Digital dentistry, and especially the possibilities of model superimposition and measurement, is a fast-growing field and current subject of research. Due to the present limitations of superimposition discussed above and the fact that the topic of unwanted tooth movements despite intact bonded retainers is not yet well investigated, to date there are no scientifically based thresholds or cut-off values identifying unwanted tooth movements. Therefore, the present pilot study approach used a visual inspection of plaster casts initially, as visually recognized tooth movements could also be recognized by patients, general dentists or orthodontists during routine appointments and therefore may be considered clinically relevant.

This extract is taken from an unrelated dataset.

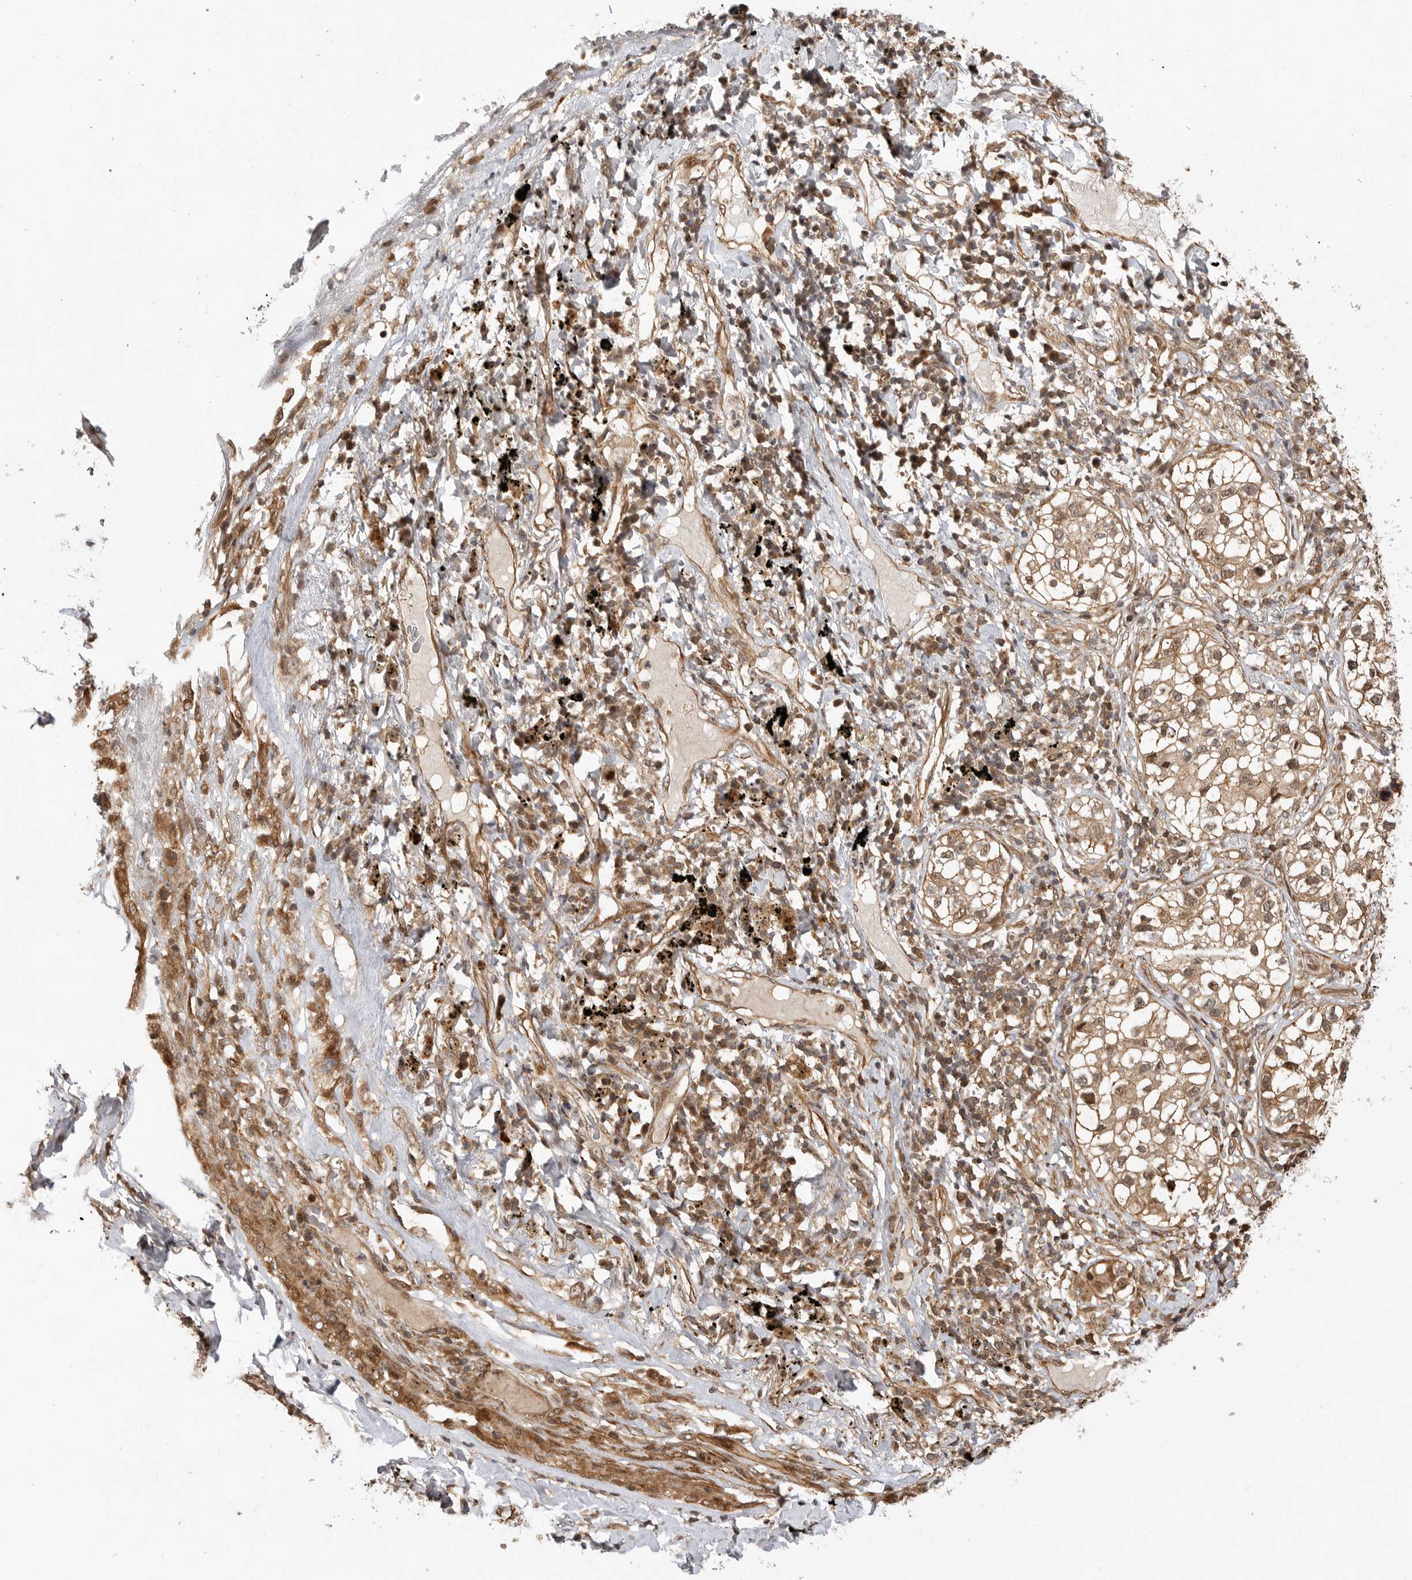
{"staining": {"intensity": "weak", "quantity": "25%-75%", "location": "cytoplasmic/membranous"}, "tissue": "lung cancer", "cell_type": "Tumor cells", "image_type": "cancer", "snomed": [{"axis": "morphology", "description": "Adenocarcinoma, NOS"}, {"axis": "topography", "description": "Lung"}], "caption": "Tumor cells show low levels of weak cytoplasmic/membranous expression in about 25%-75% of cells in lung cancer (adenocarcinoma). The protein of interest is stained brown, and the nuclei are stained in blue (DAB IHC with brightfield microscopy, high magnification).", "gene": "ADPRS", "patient": {"sex": "male", "age": 63}}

In the present study, all measurements in the sagittal, vertical and transverse dimension were performed manually using the software GOM Inspect. Despite the excellent ICCs, the manual identification of landmarks bears a risk for errors and operator bias, especially if only one investigator performs all measurements, as in the present study. Other studies used software-aided measurement algorithms, which can express rotational and translational tooth movements along the x-, y- and z-axes of a coordinate system [
19,
42]. To minimize individual errors and enhance comparability to other studies, the use of an alternative software that allows for superimposition and automated measurements could be beneficial.
In summary, the phenomenon of unintentional tooth movements despite bonded retainers still lacks a solid research background. To our knowledge, the present study is only the third systematic retrospective study on the topic and the first one including the upper jaw. Prevalence, extent and etiology remain to be elucidated by further research projects.